In an attempt to curb the inevitable backlash from their countersuit, Lady Antebellum released a statement to CBS News, wherein they described Anita’s refusal to give up her name for less than she thought it was worth as the inability “to join together with Anita White in unity and common purpose”. As of this month, Anita White is suing the band for the lost sales and diminished brand identity of them also using the name. It is only in the eye of the racist beholder that peace and silence could be expected of a Black person who is about to be robbed of something profoundly personal. 

White people have a history of taking control of Black people’s names, something we can see in most places impacted by slavery. Every time we meet a Black American person with the last name Washington, Freeman, or Johnson, for example, the likelihood that their surname has a deep, ancestral fight attached to its story is very high. It wasn’t until after this romanticised Antebellum era that Black people could look into choosing their last name. We cannot ignore the genuine career-ruining implications for Lady A and her potential growth if an act with more capital, more resources and less identity-based bias and restriction takes over her name. 

“Will legal ownership always trump cultural ownership, especially when the law was never designed to protect those most essential to our artistic culture?”

The Southern-born musical genres that Lady Antebellum cited as influential in their Twitter statement – “Southern Rock, Blues, R&B, Gospel, and of course Country” – were all birthed through Black livelihood. Black people’s joy, rage, sadness, resilience and war against erasure and racialised violence all went into forming these genres. The music they name as progenitors of their sound and presence is much more than just music, just as the Lady A stage name is much more than just a name. 

According to Lady Antebellum’s legal team, the group successfully applied to trademark the Lady A name for usage on merchandise and other products, back in 2010. Their application to trademark, however, does not erase Anita White’s cultural ownership of the name.
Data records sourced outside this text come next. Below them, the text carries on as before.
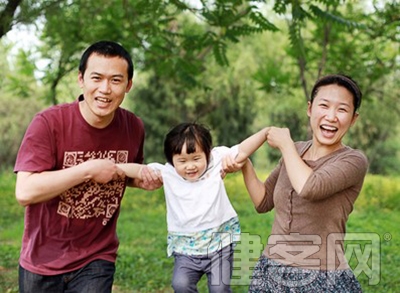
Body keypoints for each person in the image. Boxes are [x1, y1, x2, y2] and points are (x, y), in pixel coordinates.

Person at [14, 40, 161, 293]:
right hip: (42, 259)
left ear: (128, 86)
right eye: (97, 78)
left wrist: (142, 181)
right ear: (81, 79)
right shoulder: (49, 123)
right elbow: (25, 191)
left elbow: (122, 173)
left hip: (96, 256)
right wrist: (87, 170)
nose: (105, 89)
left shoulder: (133, 127)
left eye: (115, 80)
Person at [223, 74, 368, 292]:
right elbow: (263, 202)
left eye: (342, 109)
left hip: (323, 277)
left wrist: (286, 145)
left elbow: (310, 187)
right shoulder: (294, 151)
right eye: (324, 106)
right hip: (270, 270)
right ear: (310, 109)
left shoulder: (353, 161)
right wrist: (245, 164)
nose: (331, 116)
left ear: (353, 118)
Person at [117, 122, 270, 293]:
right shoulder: (167, 173)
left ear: (207, 154)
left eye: (196, 159)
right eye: (182, 161)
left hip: (220, 244)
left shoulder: (216, 160)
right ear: (171, 160)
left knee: (219, 288)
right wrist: (112, 167)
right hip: (185, 249)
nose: (190, 166)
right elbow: (138, 170)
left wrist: (265, 133)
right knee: (180, 285)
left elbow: (242, 149)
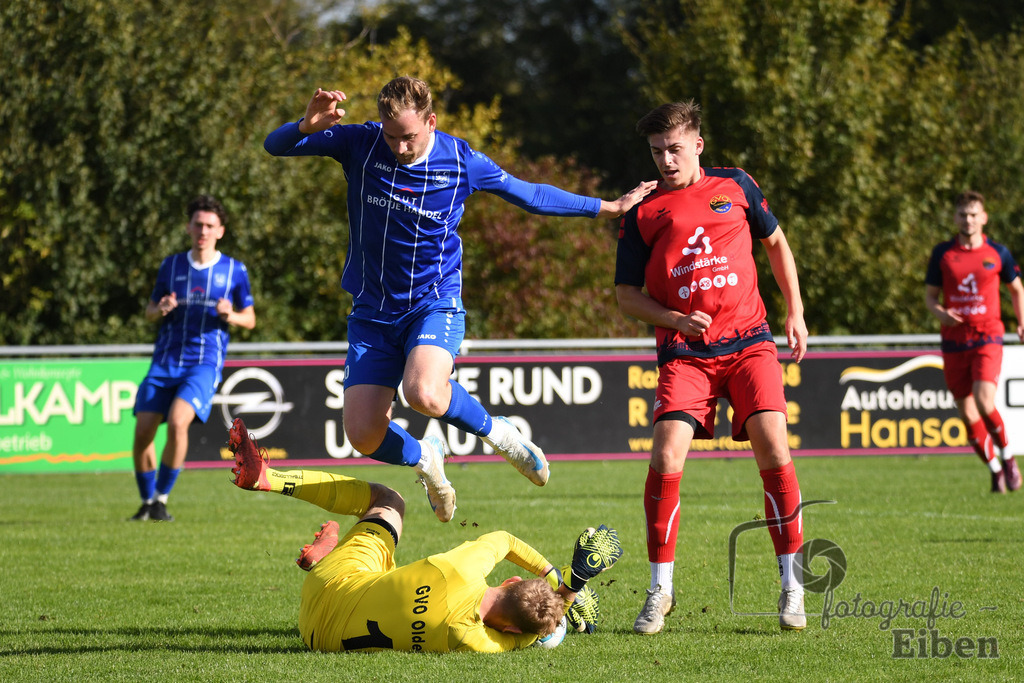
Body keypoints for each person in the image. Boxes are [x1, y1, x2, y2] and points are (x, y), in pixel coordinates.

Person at [264, 76, 657, 523]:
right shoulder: (361, 142)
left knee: (424, 393)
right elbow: (274, 146)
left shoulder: (461, 160)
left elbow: (530, 194)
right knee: (362, 435)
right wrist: (305, 126)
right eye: (392, 136)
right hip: (372, 313)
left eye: (409, 137)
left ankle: (504, 437)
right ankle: (426, 458)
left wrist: (605, 207)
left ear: (431, 122)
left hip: (433, 303)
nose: (400, 147)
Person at [614, 101, 809, 634]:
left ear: (698, 144)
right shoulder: (643, 210)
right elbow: (626, 296)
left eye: (675, 149)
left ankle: (792, 587)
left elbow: (776, 243)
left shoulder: (737, 185)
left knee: (774, 446)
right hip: (686, 352)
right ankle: (660, 590)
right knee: (666, 454)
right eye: (656, 152)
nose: (666, 161)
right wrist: (674, 316)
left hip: (749, 343)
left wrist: (794, 311)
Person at [226, 417, 621, 652]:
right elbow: (528, 639)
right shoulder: (471, 640)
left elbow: (507, 540)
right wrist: (566, 600)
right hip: (316, 636)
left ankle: (269, 478)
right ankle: (330, 555)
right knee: (385, 578)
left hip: (334, 585)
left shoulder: (464, 570)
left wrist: (566, 579)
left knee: (388, 501)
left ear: (513, 580)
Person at [129, 195, 256, 521]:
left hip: (203, 362)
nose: (203, 230)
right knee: (143, 430)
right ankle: (147, 504)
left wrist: (231, 315)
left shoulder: (234, 270)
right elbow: (149, 311)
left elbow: (250, 319)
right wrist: (160, 309)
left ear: (220, 231)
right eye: (198, 224)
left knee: (177, 421)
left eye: (209, 225)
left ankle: (161, 498)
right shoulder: (170, 266)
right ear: (188, 227)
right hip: (165, 360)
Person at [925, 190, 1024, 493]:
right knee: (968, 415)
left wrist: (1021, 323)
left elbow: (1016, 289)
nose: (967, 220)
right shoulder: (942, 253)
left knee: (984, 399)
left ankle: (1008, 458)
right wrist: (941, 313)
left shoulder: (998, 253)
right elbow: (930, 297)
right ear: (955, 218)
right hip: (954, 342)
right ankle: (995, 470)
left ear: (983, 218)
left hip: (987, 336)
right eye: (962, 215)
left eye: (973, 214)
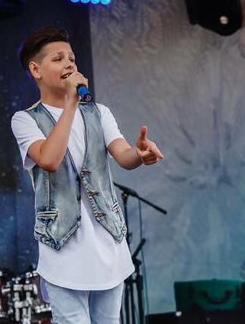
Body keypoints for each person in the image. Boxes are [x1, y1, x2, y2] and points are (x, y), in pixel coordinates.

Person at [10, 26, 164, 324]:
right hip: (62, 246)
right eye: (58, 59)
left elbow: (123, 155)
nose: (69, 64)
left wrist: (140, 154)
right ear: (36, 69)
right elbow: (49, 160)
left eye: (72, 58)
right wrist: (70, 103)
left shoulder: (99, 113)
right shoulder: (25, 120)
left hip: (107, 243)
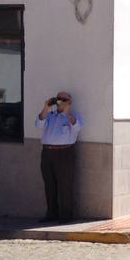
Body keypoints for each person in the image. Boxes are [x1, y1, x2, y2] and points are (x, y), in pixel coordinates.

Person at [35, 90, 82, 222]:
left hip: (65, 153)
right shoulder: (50, 115)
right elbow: (39, 124)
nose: (60, 101)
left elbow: (77, 127)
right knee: (49, 184)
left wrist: (67, 112)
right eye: (58, 98)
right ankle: (51, 214)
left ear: (69, 102)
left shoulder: (73, 116)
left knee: (65, 185)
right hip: (47, 153)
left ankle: (66, 216)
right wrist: (46, 106)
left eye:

Their use of the law in this capacity beckons a crucial societal question: Will legal ownership always trump cultural ownership, especially when the law was never designed to protect those most essential to our artistic culture? 

The band threw away an opportunity for potentially generative conversations around naming, ownership and erasure and reduced it into a quasi-spiritual, racially-propped journey – “We feel like we’ve been awakened…”, they wrote in their Twitter statement. 

Careful and considerate anti-racism work of quality is not about “awakenings” within white folks. It’s about prioritising the needs of society’s most vulnerable and most neglected. Attempting to rob a Black woman of her creative and intellectual property does not fall under the anti-racist umbrella. 

If Lady Antebellum’s reactionary rousing means putting the career of an artist who has been fighting for Black people since before they were born, I’d much rather they stay asleep.